On Friday 2 June, the Sun launched a campaign "to defend the right of all English men and women to fly our national flag". That day, it printed 20 St George's crosses. Eight days later, it had 56, with the cross appearing on assorted faces, cars, balloons, balls and bottoms. To the "killjoys" of NTL, Tesco and others who had banned their drivers from flying the flag, the Sun front page screamed "Up Yours", words which may have seemed inspired when Kelvin MacKenzie aimed them at Delors 15 years ago, but now seem crassly unimaginative.
White, male and tattooed
In the Guardian, a couple of weeks earlier, Joseph Harker had used even ruder words: BNP. The drivers of vehicles flying the flag, he wrote, were largely "white, male, tattooed, pot-bellied 35- to 55-year-olds". They were the sort who had been on TV saying they voted BNP because "we're losing control of our country". Then Michael Henderson in the Observer announced he would be supporting Germany, the land of Beethoven and Wagner, not England, the land of yobbish fans and players who dropped CD wrapping out of car windows. The Independent searched for a gentler, more inclusive spirit. Illustrated by a taxi festooned with the dreaded red crosses, six pages were devoted to 1930s and 1940s radio talks by the late John Betjeman on railways, churches and so on. These, we were advised, offered "a glimpse of something eternal" in English life. However, the paper's front page on the morning of England's opening match took some deconstructing. The headline, "England expects", was exactly the same as the Mail's. But the Mail's picture was of Nelson, with two flags of St George behind him, while the Independent confined one little English flag to a bottom corner. The rest of the page featured 31 other flags (one for every competing nation) with a mugshot alongside each.

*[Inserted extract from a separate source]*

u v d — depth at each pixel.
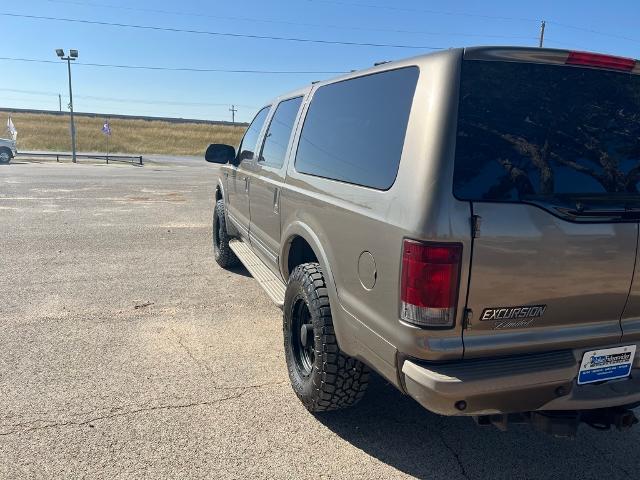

Star players? I don't follow football closely, but Croatia surely couldn't be playing 29-year-old Anita Maric. Turning the page, I learned they were supporters, all resident in England, explaining how they would celebrate their nation's victory. "I will cook . . . lamb on a spit," confided Anita. "We'll be ringing the cowbells," revealed Armin Loetscher, a Swiss restaurant owner. "If it's sunny we climb into the mountains," disclosed Titiana Bianco, an Italian waitress.
This is all helpful information. At my home in Essex, I shall know what's going on if the St George's flag suddenly disappears and I hear cowbells, smell roast lamb or spot lost Italians, mountains being scarce round here. That may explain why the English need their flags: not enough mountains, cows or cooking skills. Perhaps we can follow Betjeman and celebrate victory by visiting churches or catching trains.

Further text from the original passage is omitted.